> _WORK TO COMPLETE_
Please reproduce every line of the data below without changing anything.

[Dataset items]
• • •

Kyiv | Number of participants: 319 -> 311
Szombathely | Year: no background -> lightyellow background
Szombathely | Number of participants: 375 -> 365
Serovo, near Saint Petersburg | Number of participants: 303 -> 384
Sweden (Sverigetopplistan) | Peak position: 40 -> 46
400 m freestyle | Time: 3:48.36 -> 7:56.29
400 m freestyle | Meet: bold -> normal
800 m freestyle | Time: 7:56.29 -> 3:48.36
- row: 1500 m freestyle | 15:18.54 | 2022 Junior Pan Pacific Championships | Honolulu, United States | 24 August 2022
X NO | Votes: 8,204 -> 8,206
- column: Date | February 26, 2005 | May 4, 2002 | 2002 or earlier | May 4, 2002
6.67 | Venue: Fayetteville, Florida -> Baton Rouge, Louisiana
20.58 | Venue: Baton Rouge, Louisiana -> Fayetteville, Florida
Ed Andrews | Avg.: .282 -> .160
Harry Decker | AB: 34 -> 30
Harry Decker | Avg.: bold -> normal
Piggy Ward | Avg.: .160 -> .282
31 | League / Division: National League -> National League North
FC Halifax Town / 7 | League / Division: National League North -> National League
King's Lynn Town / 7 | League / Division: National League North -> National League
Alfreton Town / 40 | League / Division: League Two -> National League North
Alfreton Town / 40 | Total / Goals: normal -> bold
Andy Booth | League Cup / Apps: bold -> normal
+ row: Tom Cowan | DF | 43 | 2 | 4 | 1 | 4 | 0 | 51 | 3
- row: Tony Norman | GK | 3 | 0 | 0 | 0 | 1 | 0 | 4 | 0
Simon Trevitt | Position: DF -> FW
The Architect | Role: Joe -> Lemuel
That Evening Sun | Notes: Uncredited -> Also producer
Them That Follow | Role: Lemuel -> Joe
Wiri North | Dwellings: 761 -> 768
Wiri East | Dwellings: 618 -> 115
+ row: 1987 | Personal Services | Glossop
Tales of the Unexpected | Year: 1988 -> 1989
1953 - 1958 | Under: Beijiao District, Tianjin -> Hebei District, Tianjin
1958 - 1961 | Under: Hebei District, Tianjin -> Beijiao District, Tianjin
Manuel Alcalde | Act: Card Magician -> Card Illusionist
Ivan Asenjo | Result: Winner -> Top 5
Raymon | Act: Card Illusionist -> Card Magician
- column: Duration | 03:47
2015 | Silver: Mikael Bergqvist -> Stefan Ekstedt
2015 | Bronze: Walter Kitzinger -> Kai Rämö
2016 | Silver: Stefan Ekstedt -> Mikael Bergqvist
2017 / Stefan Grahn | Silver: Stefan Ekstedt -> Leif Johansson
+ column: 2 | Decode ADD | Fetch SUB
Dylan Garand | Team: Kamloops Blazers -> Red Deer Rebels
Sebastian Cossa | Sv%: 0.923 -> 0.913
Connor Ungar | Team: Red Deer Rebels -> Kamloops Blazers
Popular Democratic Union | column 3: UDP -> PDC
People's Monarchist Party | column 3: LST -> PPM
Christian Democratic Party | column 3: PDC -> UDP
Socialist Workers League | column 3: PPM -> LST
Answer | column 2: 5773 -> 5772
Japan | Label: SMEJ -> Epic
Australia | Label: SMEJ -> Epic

• • •

> _CORRECT RESPONSE_
Kyiv | Number of participants: 319 -> 311
Szombathely | Year: no background -> lightyellow background
Szombathely | Number of participants: 375 -> 365
Serovo, near Saint Petersburg | Number of participants: 303 -> 384
Sweden (Sverigetopplistan) | Peak position: 40 -> 46
400 m freestyle | Time: 3:48.36 -> 7:56.29
400 m freestyle | Meet: bold -> normal
800 m freestyle | Time: 7:56.29 -> 3:48.36
- row: 1500 m freestyle | 15:18.54 | 2022 Junior Pan Pacific Championships | Honolulu, United States | 24 August 2022
X NO | Votes: 8,204 -> 8,206
- column: Date | February 26, 2005 | May 4, 2002 | 2002 or earlier | May 4, 2002
6.67 | Venue: Fayetteville, Florida -> Baton Rouge, Louisiana
20.58 | Venue: Baton Rouge, Louisiana -> Fayetteville, Florida
Ed Andrews | Avg.: .282 -> .160
Harry Decker | AB: 34 -> 30
Harry Decker | Avg.: bold -> normal
Piggy Ward | Avg.: .160 -> .282
31 | League / Division: National League -> National League North
FC Halifax Town / 7 | League / Division: National League North -> National League
King's Lynn Town / 7 | League / Division: National League North -> National League
Alfreton Town / 40 | League / Division: League Two -> National League North
Alfreton Town / 40 | Total / Goals: normal -> bold
Andy Booth | League Cup / Apps: bold -> normal
+ row: Tom Cowan | DF | 43 | 2 | 4 | 1 | 4 | 0 | 51 | 3
- row: Tony Norman | GK | 3 | 0 | 0 | 0 | 1 | 0 | 4 | 0
Simon Trevitt | Position: DF -> FW
The Architect | Role: Joe -> Lemuel
That Evening Sun | Notes: Uncredited -> Also producer
Them That Follow | Role: Lemuel -> Joe
Wiri North | Dwellings: 761 -> 768
Wiri East | Dwellings: 618 -> 115
+ row: 1987 | Personal Services | Glossop
Tales of the Unexpected | Year: 1988 -> 1989
1953 - 1958 | Under: Beijiao District, Tianjin -> Hebei District, Tianjin
1958 - 1961 | Under: Hebei District, Tianjin -> Beijiao District, Tianjin
Manuel Alcalde | Act: Card Magician -> Card Illusionist
Ivan Asenjo | Result: Winner -> Top 5
Raymon | Act: Card Illusionist -> Card Magician
- column: Duration | 03:47
2015 | Silver: Mikael Bergqvist -> Stefan Ekstedt
2015 | Bronze: Walter Kitzinger -> Kai Rämö
2016 | Silver: Stefan Ekstedt -> Mikael Bergqvist
2017 / Stefan Grahn | Silver: Stefan Ekstedt -> Leif Johansson
+ column: 2 | Decode ADD | Fetch SUB
Dylan Garand | Team: Kamloops Blazers -> Red Deer Rebels
Sebastian Cossa | Sv%: 0.923 -> 0.913
Connor Ungar | Team: Red Deer Rebels -> Kamloops Blazers
Popular Democratic Union | column 3: UDP -> PDC
People's Monarchist Party | column 3: LST -> PPM
Christian Democratic Party | column 3: PDC -> UDP
Socialist Workers League | column 3: PPM -> LST
Answer | column 2: 5773 -> 5772
Japan | Label: SMEJ -> Epic
Australia | Label: SMEJ -> Epic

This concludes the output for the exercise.